In general the warmer climate, the KFU climatologists think, already leads and will lead to a bigger number of dangerous atmospheric phenomena, cataclysms, unstable atmosphere. Snowfalls that are not typical for Mediterranean and Near Eastern countries are a result. Or the appearance of quite an Atlantic cyclone in the Arctic first, then down, to Russia’s central regions. Also, cyclones change their trajectory, unusual atmospheric phenomena as the recent 700-km long lightning in America are registered too. As Yury Perevedentsev explains the behaviour of the atmosphere in Russia, according to the greenhouse climate theory, the biggest change in the temperature above zero is usually seen in the centre of the continent, this is why we have the biggest rise in the temperature in Siberia.

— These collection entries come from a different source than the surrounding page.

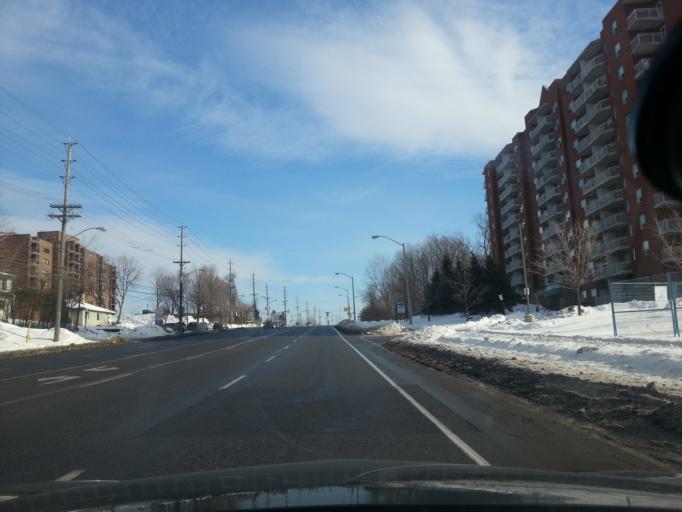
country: CA
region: Ontario
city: Ottawa
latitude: 45.4454
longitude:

“The stratosphere must start to cool down, this is what is happening. We see warming here, while the temperature there [in the stratosphere] is going down. Radioactively active gases simply don’t let space radiation from us, as a result the stratosphere doesn’t get this radiation, and the ozone layer decreases.”

At the same time, the professor thinks that today’s warming is conditioned not only by the manmade factor but also natural factors like solar or volcanic activity or La Niña and El Niño oceanic and atmospheric phenomena. If El Niño is 10 degrees above the average temperature in the tropical zone of the Pacific Ocean, which has a global impact, La Niña is its coldest analogue.

While solar activity doesn’t have a strong impact on the climate today, but this wasn’t always this way. Centuries ago when it was weaker, the temperature decreased by 2 degrees and there was the Little Ace Age, which lasted until 1860. As for the Great Ice Age, the probability of its repetition — while the next could be expected in the next 100,000 years — goes down because of the influence of manmade factors if they play a leading role. According to Yury Perevedentsev, during the Ice Age, the territory of Tatarstan was covered with ice, which was 3 km thick, while the average temperature on the planet was 9 degrees, while the territory of Tatarstan “had eternal winter in general.”